To determine the distance from the jet where the noise drops down to an intensity level of 69 dB, we can use the inverse square law formula. The inverse square law states that the intensity of sound decreases inversely proportional to the square of the distance from the source.
The formula is:
I2 = I1 * (d1/d2)^2
Where:
I1 = initial intensity (130 dB) at distance d1 (30 m)

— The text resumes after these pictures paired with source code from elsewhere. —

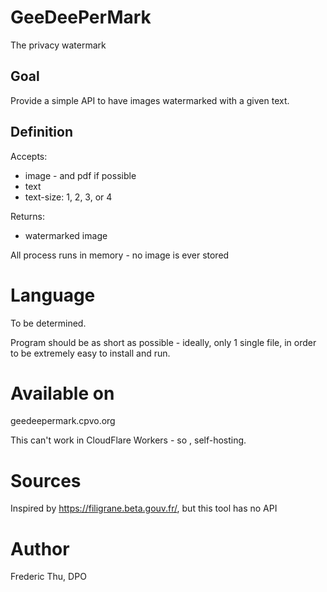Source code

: # GeeDeePerMark

The privacy watermark

## Goal

Provide a simple API to have images watermarked with a given text.

## Definition

Accepts: 
  - image - and pdf if possible
  - text
  - text-size: 1, 2, 3, or 4

Returns:
  - watermarked image

All process runs in memory - no image is ever stored

# Language

To be determined.

Program should be as short as possible - ideally, only 1 single file, in order to be extremely easy to install and run.

# Available on

geedeepermark.cpvo.org

This can't work in CloudFlare Workers - so , self-hosting.

# Sources

Inspired by https://filigrane.beta.gouv.fr/, but this tool has no API

# Author

Frederic Thu, DPO
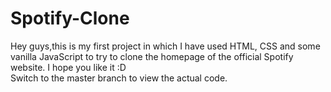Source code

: # Spotify-Clone
 Hey guys,this is my first project in which I have used HTML, CSS and some vanilla JavaScript to try to clone the homepage of the official Spotify website. I hope you like it :D    
 Switch to the master branch to view the actual code.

I2 = final intensity (69 dB) at distance d2 (unknown)
d1 = initial distance (30 m)
d2 = final distance (unknown)
Rearranging the formula to solve for d2:
d2 = √((I1/I2) * d1^2)
Substituting the given values:
I1 = 130 dB
I2 = 69 dB
d1 = 30 m
d2 = √((130/69) * 30^2)
d2 ≈ √(230.435 * 900)
d2 ≈ √207391.5
d2 ≈ 454.9 m
Therefore, you would need to be approximately 454.9 meters away from the jet for the noise intensity to drop down to 69 dB, comparable to the level of a spoken conversation.